Abstract
Clostridium difficile, a Gram-positive, anaerobic, sporogenic bacterium, is often seen in severely ill or
elderly patients in hospitals or in long-term care facilities. Clostridium difficile infection (CDI), which is the most
common cause of antibiotic-associated diarrhea in developed countries, is primarily caused by two
homologous exotoxins, TcdA and TcdB. These toxins target and disrupt the colonic epithelium, leading to
diarrhea and colitis through receptor mediated endocytosis. TcdA (~308 kDa) and TcdB (~270 kDa) contain
four functional domains: an N-terminal glucosyltransferase domain (GTD), a cysteine protease domain (CPD),
a central transmembrane delivery and receptor-binding domain (DRBD), and a C-terminal combined repetitive
oligopeptides (CROPs) domain. It is widely accepted that the toxins bind to cell surface receptors via the
DRBD and the CROPs, and enter the cells through endocytosis. Acidification in the endosome triggers
conformational changes in the toxins that prompt the DRBD to form a pore and deliver the GTD and the CPD
across the endosomal membrane. In the cytosol, the CPD is activated by eukaryotic-specific inositol
hexakisphosphate and subsequently undergoes autoproteolysis to release the GTD. The GTD then
glucosylates small GTPases of the Rho family, including Rho, Rac, and Cdc42. Glucosylation of Rho proteins
inhibits their functions, leading to alterations in the actin cytoskeleton, cell-rounding, and ultimately apoptotic
cell death.
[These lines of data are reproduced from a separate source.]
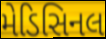
મેડિસિનલ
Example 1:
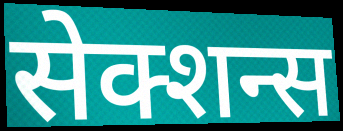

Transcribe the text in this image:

सेक्शन्स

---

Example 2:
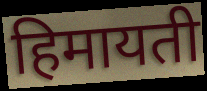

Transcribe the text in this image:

हिमायती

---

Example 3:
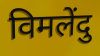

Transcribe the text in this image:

विमलेंदु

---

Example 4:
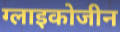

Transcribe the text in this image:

ग्लाइकोजीन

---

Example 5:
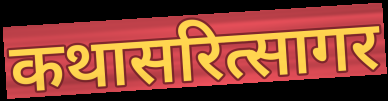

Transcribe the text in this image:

कथासरित्सागर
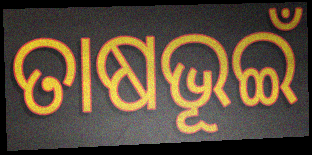
ତାଷଭୂଇଁ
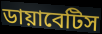
ডায়াবেটিস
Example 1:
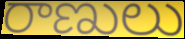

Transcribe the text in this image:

రాణులు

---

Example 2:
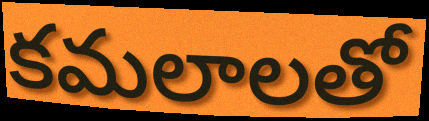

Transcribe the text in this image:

కమలాలతో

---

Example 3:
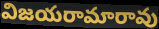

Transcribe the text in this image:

విజయరామారావు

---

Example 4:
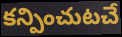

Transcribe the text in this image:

కన్పించుటచే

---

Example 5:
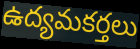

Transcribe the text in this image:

ఉద్యమకర్తలు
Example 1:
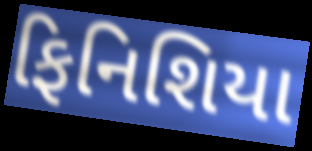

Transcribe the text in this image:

ફિનિશિયા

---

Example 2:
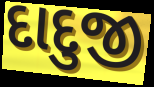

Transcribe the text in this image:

દાદુજી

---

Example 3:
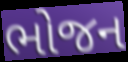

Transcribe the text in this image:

ભોજન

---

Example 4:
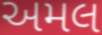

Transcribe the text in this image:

અમલ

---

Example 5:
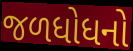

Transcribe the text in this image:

જળધોધનો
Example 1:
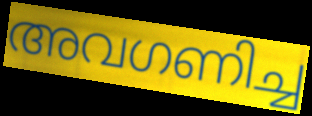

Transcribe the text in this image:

അവഗണിച്ച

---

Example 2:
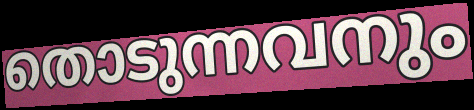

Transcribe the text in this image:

തൊടുന്നവനും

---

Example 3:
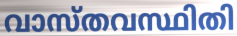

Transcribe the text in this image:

വാസ്തവസ്ഥിതി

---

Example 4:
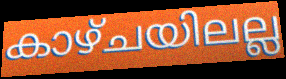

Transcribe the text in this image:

Therefore the GTD is an ideal molecular target for therapeutic interventions, which directly targets
the root cause of disease symptoms and cellular damage in CDI. While the relative roles of these two toxins in
the pathogenesis of CDI are not completely understood, TcdB is considered to be more virulent than TcdA and
more important for inducing the host inflammatory and innate immune responses. Therefore, we will focus on
TcdB in this project, and the goal of this proposal is to understand the molecular mechanism by which TcdB
covalently modifies its substrates, Rho family GTPases, by glucosylation. We propose two specific aims: (1) to
understand the structural basis for recognition of Rho GTPases by the GTD, and (2) to understand the affinity
and specificity requirements for the GTD–Rho recognition. We will use X-ray crystallography and structure-
based mutagenesis to examine interactions between the GTD and Rho proteins at the molecular level, as well
as to reveal the structural determinants of substrate specificity and vulnerabilities of the GTD. These findings
will provide new insights into the function of the GTD and the pathogenicity of TcdB, which could guide the
design of novel therapeutic reagents to treat CDI by inhibiting the activity of the GTD.